Given records
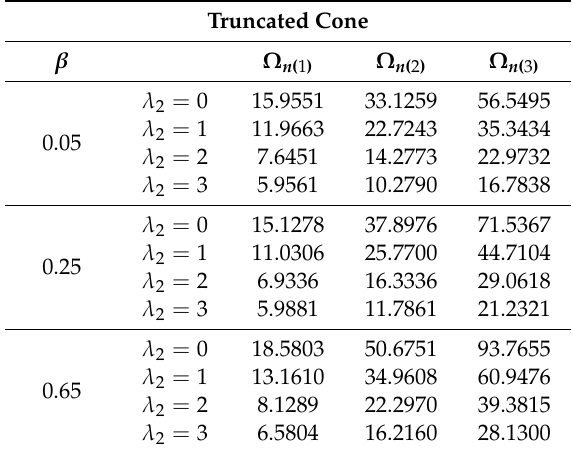
Table 4. E ff ect of thrust magnitude on the natural frequency of the first three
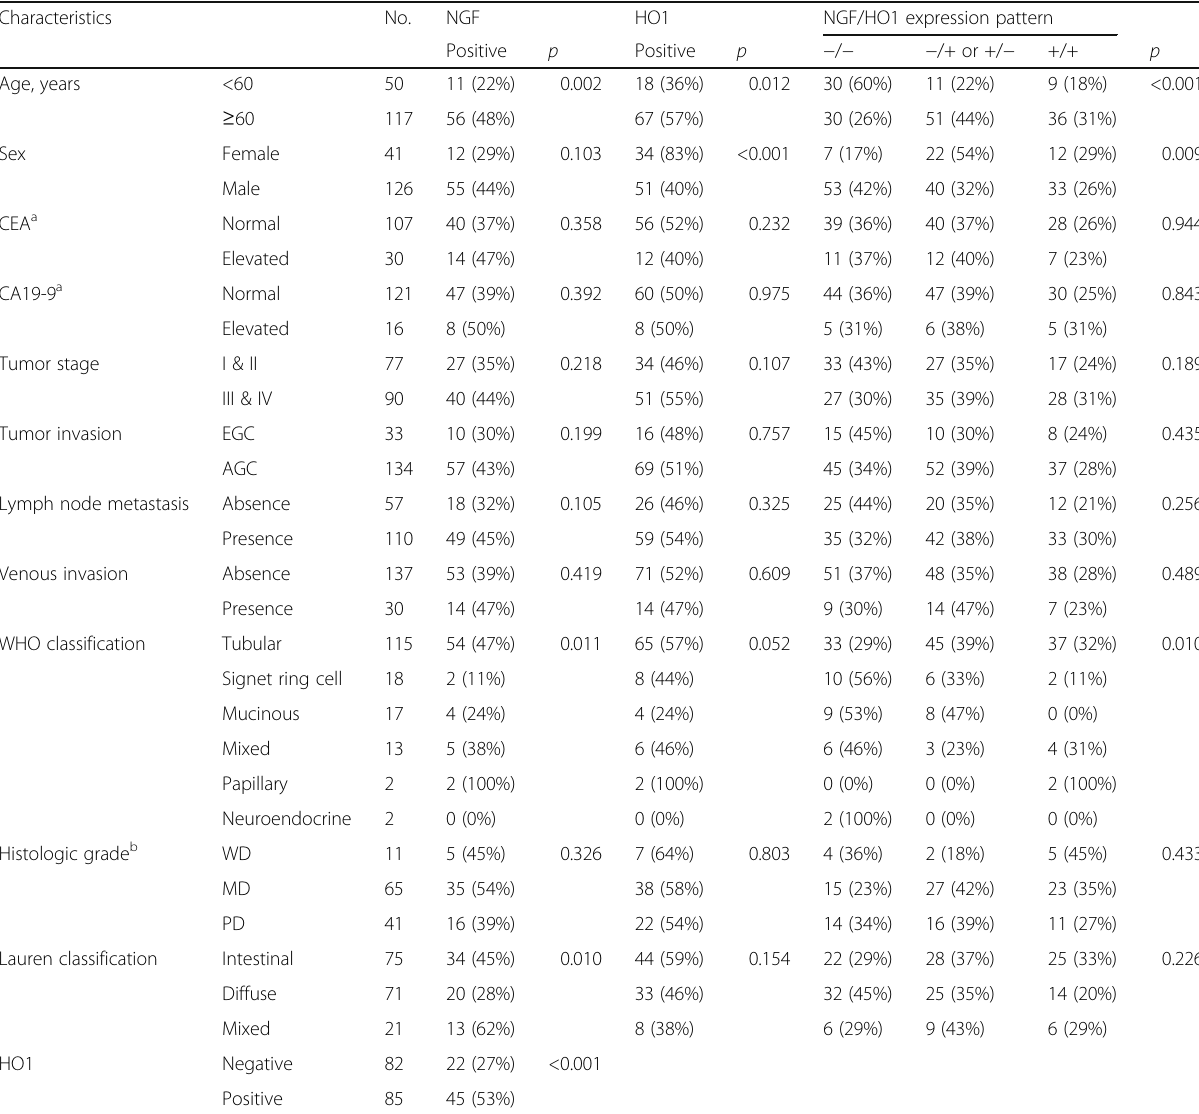
Table 1 Clinicopathologic variables and the expression of NGF and HO1 in 167 gastric carcinomas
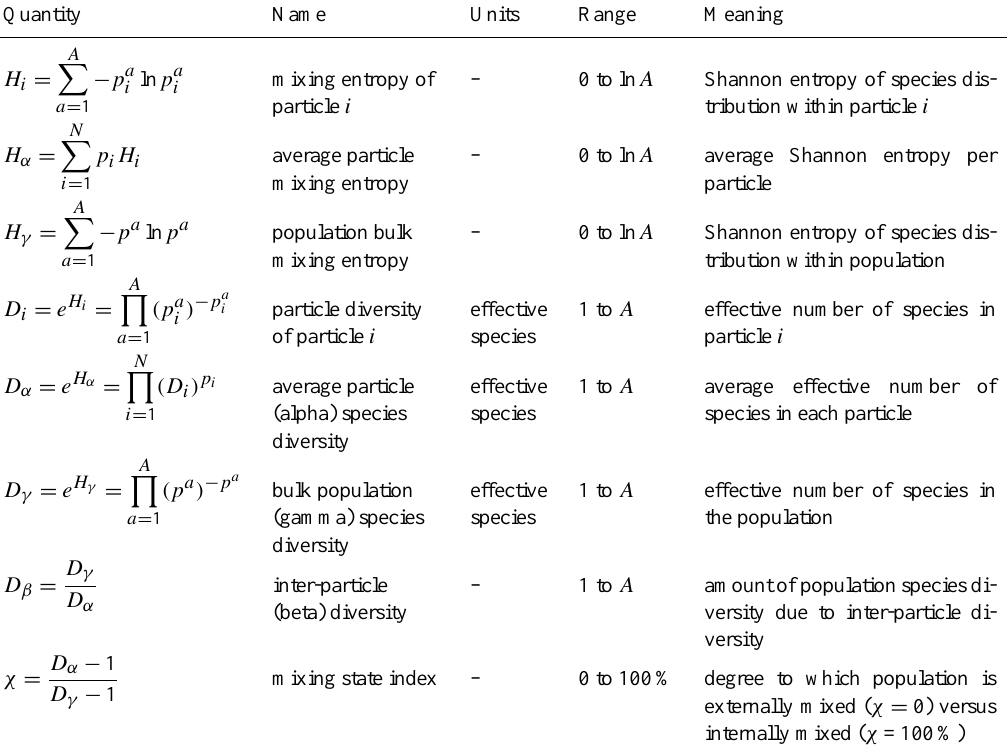
Table 2. Definitions of aerosol mixing entropies, particle diversities, and mixing state index. In these definitions we take 0ln0 = 0 and 0 0 = 1.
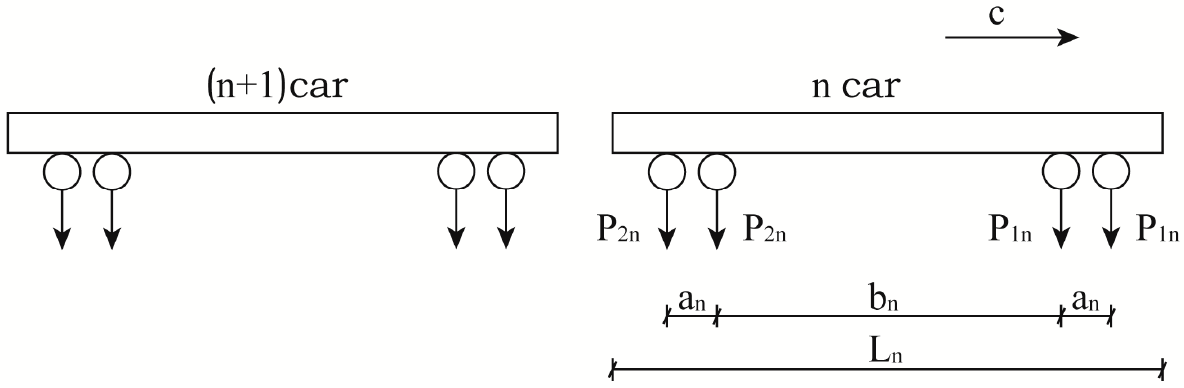
Figure 16. Schematic diagram of train axle load.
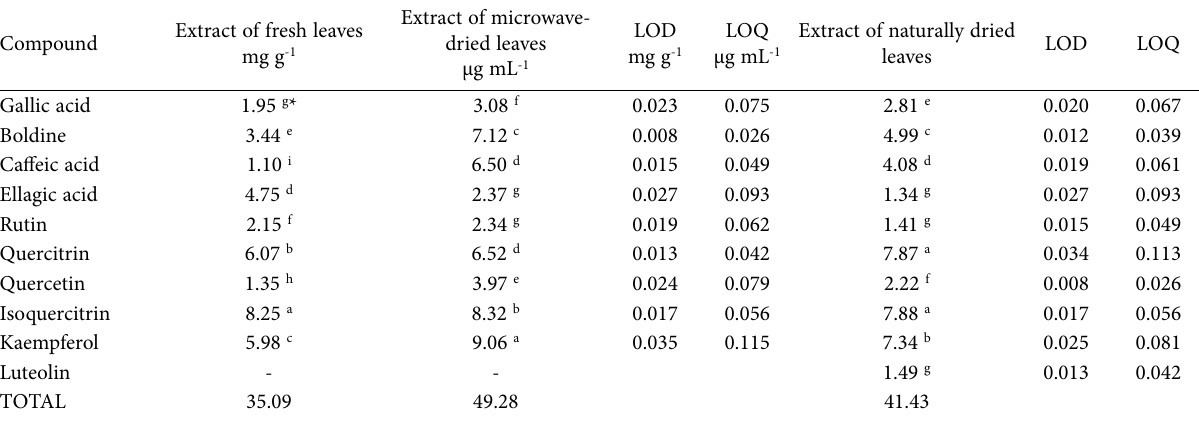
Table 4. Phenolic compounds in aqueous extracts by decoction of Plectranthus barbatus stems using high performance liquid chromatogra- phy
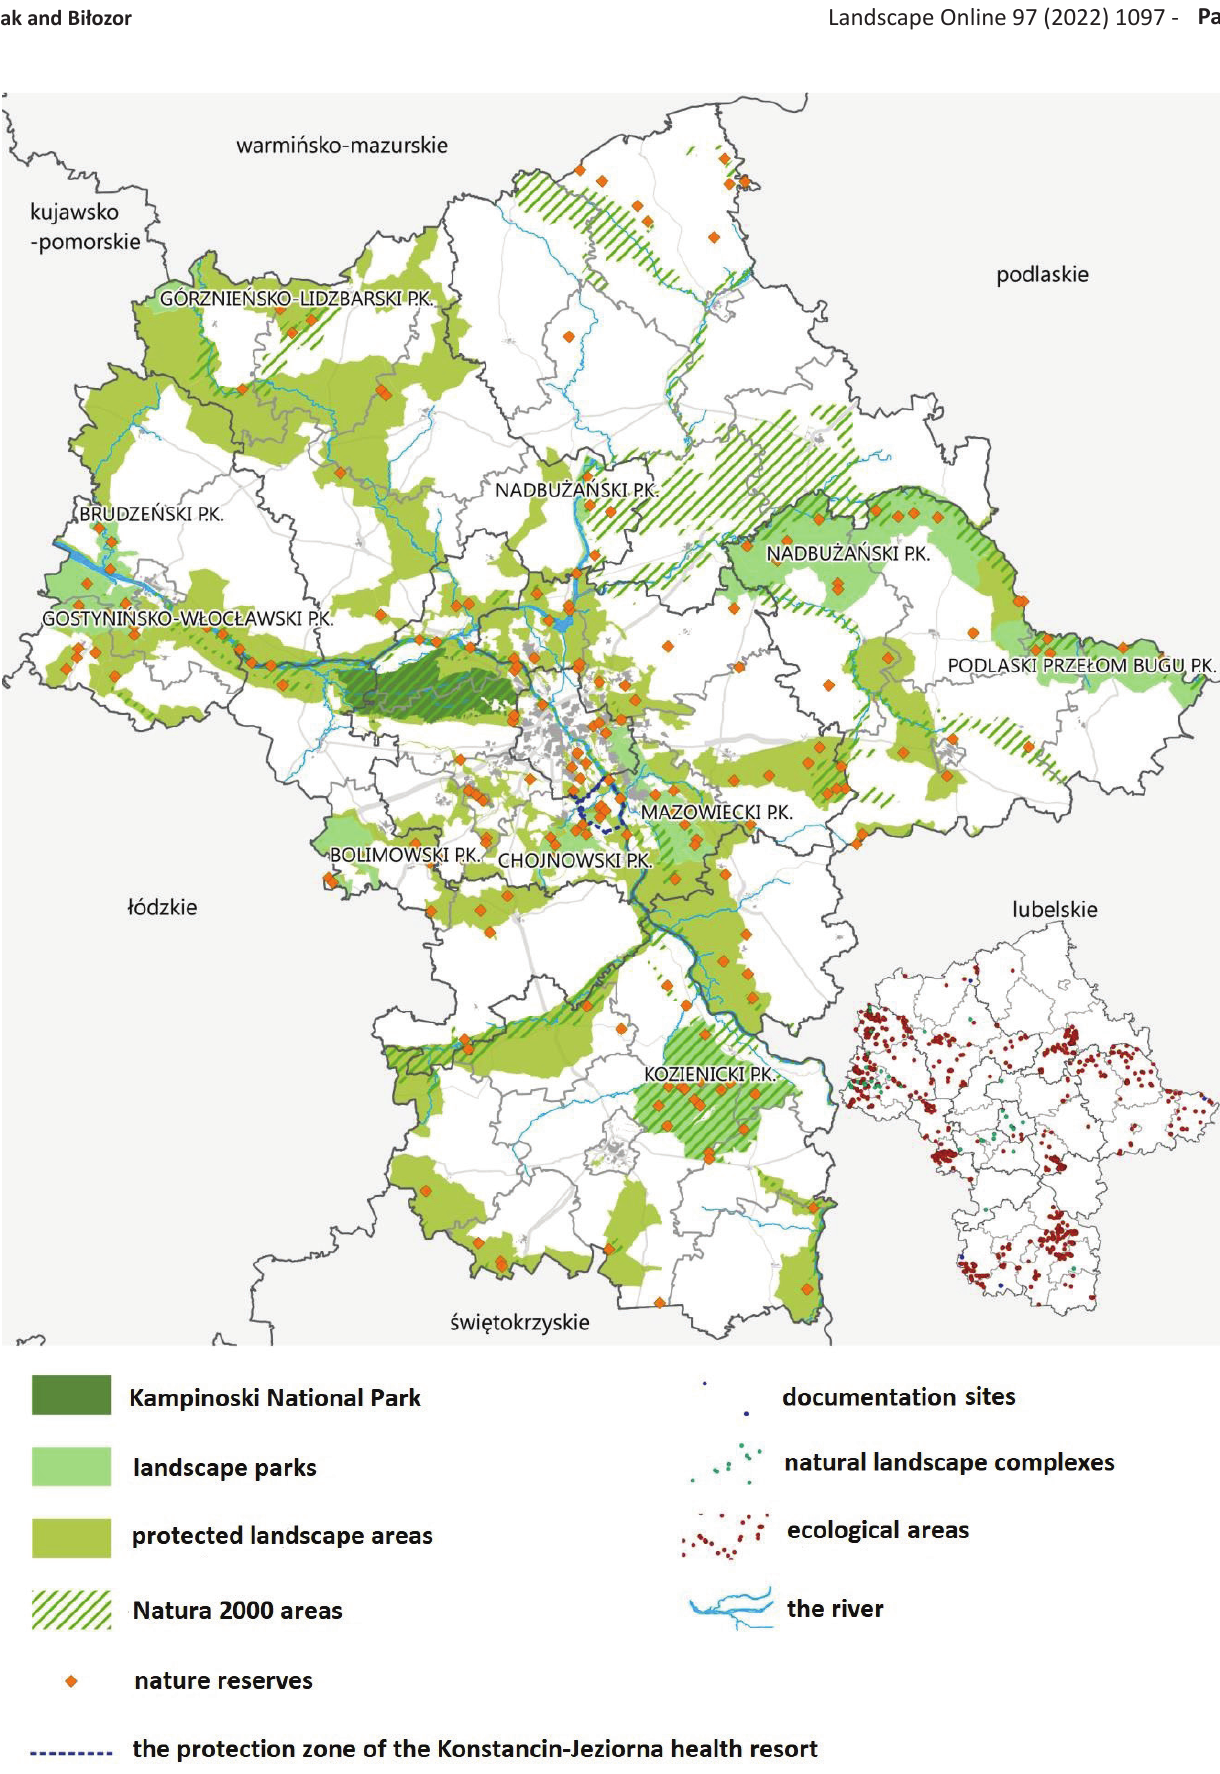
Figure 2. Natural environment resources (Spatial development plan 10 for the mazowieckie voivodeship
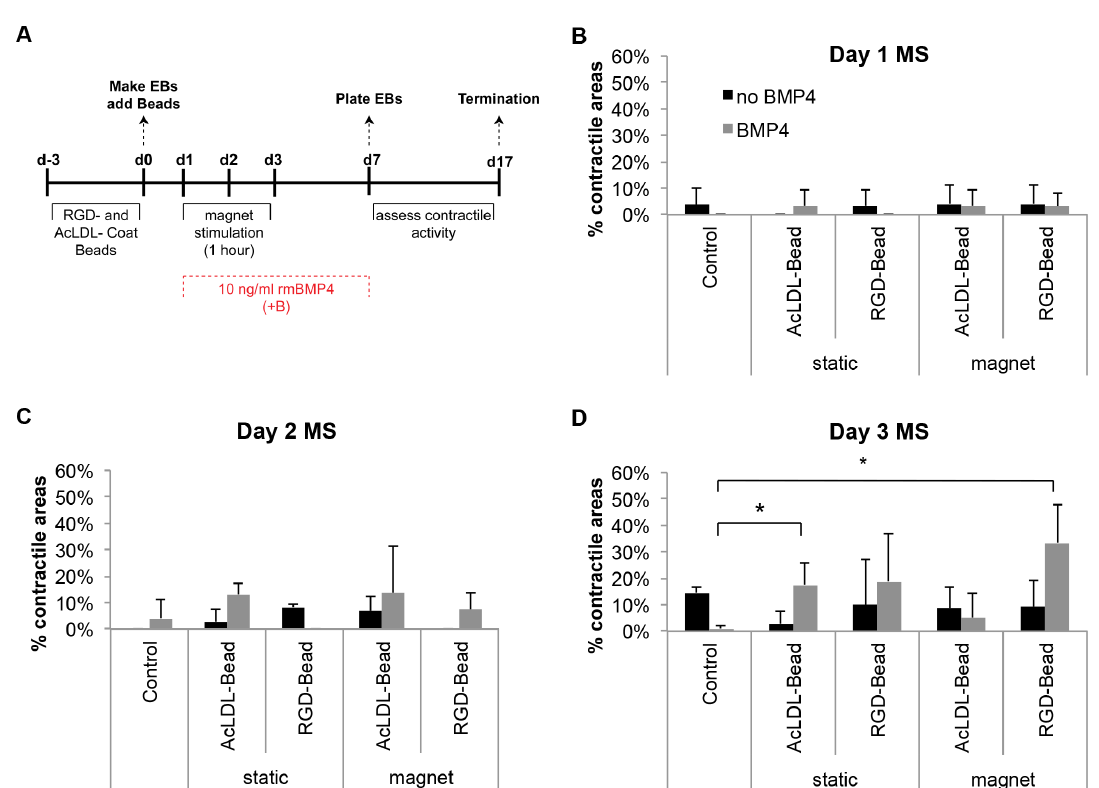
Fig. 6. Percentage of EBs with contractile areas on Day 17. (A) Timeline of EB mechanical stimulation and culture. BMP4 (10 ng/ml) was added between Days 1–7. EBs were stimulated on Day 1 (B), Day 2 (C), or Day 3 (D) in the presence or absence of BMP4. MS: mechanical stimulation. * p ,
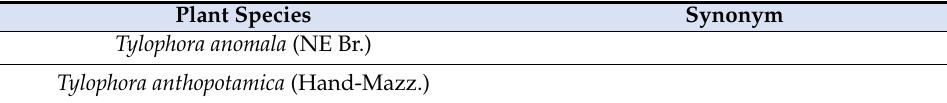
Table 1. List of accepted species in the genus Tylophora and their synonyms. Plant Species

Exercise details
Leave out the pictures and reproduce the rest of the listing exactly.

Solution to this task
Table 4. E ff ect of thrust magnitude on the natural frequency of the first three
Table 1 Clinicopathologic variables and the expression of NGF and HO1 in 167 gastric carcinomas
Table 2. Definitions of aerosol mixing entropies, particle diversities, and mixing state index. In these definitions we take 0ln0 = 0 and 0 0 = 1.
Figure 16. Schematic diagram of train axle load.
Table 4. Phenolic compounds in aqueous extracts by decoction of Plectranthus barbatus stems using high performance liquid chromatogra- phy
Figure 2. Natural environment resources (Spatial development plan 10 for the mazowieckie voivodeship
Fig. 6. Percentage of EBs with contractile areas on Day 17. (A) Timeline of EB mechanical stimulation and culture. BMP4 (10 ng/ml) was added between Days 1–7. EBs were stimulated on Day 1 (B), Day 2 (C), or Day 3 (D) in the presence or absence of BMP4. MS: mechanical stimulation. * p ,
Table 1. List of accepted species in the genus Tylophora and their synonyms. Plant Species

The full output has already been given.